You’ve Come So Far (And You’re Not Done Yet)

Coaching high achievers involves a lot of realizing late into your introductory sessions that this person coming to you with low energy, low motivation, and a directionless quality to life is actually fresh off an extreme sports competition or quitting a ten-year drug habit cold turkey.

You know, the stuff that the rest of us only joke about.

But to these folks, it’s real. It’s actually so real and their lives are so intense that the ambient norm of everyday living feels like depression for some of them.

More to the point, high achievers can struggle with the lows and bounce-back periods of their lives between major achievements. In particular, this struggle is amplified for high achievers (of any age) whose earlier direction and pursuits were strongly influenced by another person.

We’ve all heard that before. Behind every great person is a great spouse, great parents, or a great community. While it’s important to emphasize that most high achievers are people with very strong willpower (potentially despite their present mood), it’s these great influences in their lives that first activate them.

It’s the parents who take us to soccer practice, run drills with us on their own time, and show up with enthusiasm at every scrimmage who activate us as athletes. It’s the English literature teacher who comments on our work, recommends extracurricular reading, and encourages us to keep writing after graduation who activates us as writers.

We might follow the footsteps of a musician or artist from our hometown, someone we relate to in another way or share something extraordinary in common with. Every high achiever I’ve worked with has one of these influences in their lives. And they set us on the path of our first major achievements.

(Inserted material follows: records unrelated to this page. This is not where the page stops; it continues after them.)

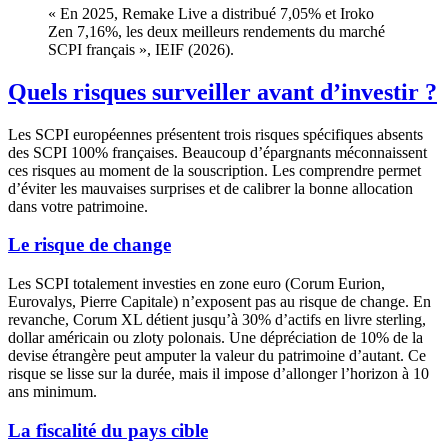
« En 2025, Remake Live a distribué
7,05%
et Iroko
Zen
7,16%
, les deux meilleurs rendements du marché
SCPI français », IEIF (2026).
Quels risques surveiller avant d’investir ?
Les SCPI européennes présentent trois risques spécifiques absents
des SCPI 100% françaises. Beaucoup d’épargnants méconnaissent
ces risques au moment de la souscription. Les comprendre permet
d’éviter les mauvaises surprises et de calibrer la bonne allocation
dans votre patrimoine.
Le risque de change
Les SCPI totalement investies en zone euro (Corum Eurion,
Eurovalys, Pierre Capitale) n’exposent pas au risque de change. En
revanche, Corum XL détient jusqu’à 30% d’actifs en livre sterling,
dollar américain ou zloty polonais. Une dépréciation de 10% de la
devise étrangère peut amputer la valeur du patrimoine d’autant. Ce
risque se lisse sur la durée, mais il impose d’allonger l’horizon à 10
ans minimum.
La fiscalité du pays cible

High Achievers Need to Connect to Their Own Power

Where high achievers get derailed is in individuating themselves from these early influences. When someone guides you into something you’re passionate about, it can be a challenge to realize these passions as your own too. And in that sense, it can be difficult to differentiate your own approach from theirs, particularly if they exerted a strong influence on your start.

The high achievers I’ve coached are people who reached spectacular heights early in life when these influences were still present. As soon as their late teens or early twenties, their achievement level suddenly took a nosedive, and that’s where they got stuck. Some became too focused on following the precise footsteps of their influences, and neglected their selves in the process. Others acclimated to being directed and told what to do–they show up for coaching in hopes that I can tell them what’s next for them.

Spoiler alert: it’s not my choice to make.

The truth for every high achiever is that you’ve already come so far. You’ve already proven to yourself and to the world that you have the willpower, discipline, and personal fortitude to take on tremendous tasks, and to accomplish them. Getting that high again is never going to be your problem. That’s your norm.

What you’re learning is that what’s next is not decided already. In fact, the older and more independent you get, the less direction you’ll receive from others about what comes next. The future is truly up to you to decide.

Sometimes you’re going to fail, and fail spectacularly. In every direction you choose, you will struggle and encounter obstacles that challenge you. It’s your turn now to be the influence that guided you earlier in your life. Only this time, it’s your own success story you can go back to whenever and as often as you need it.

You’ve come so far already. But you’re nowhere near finished yet.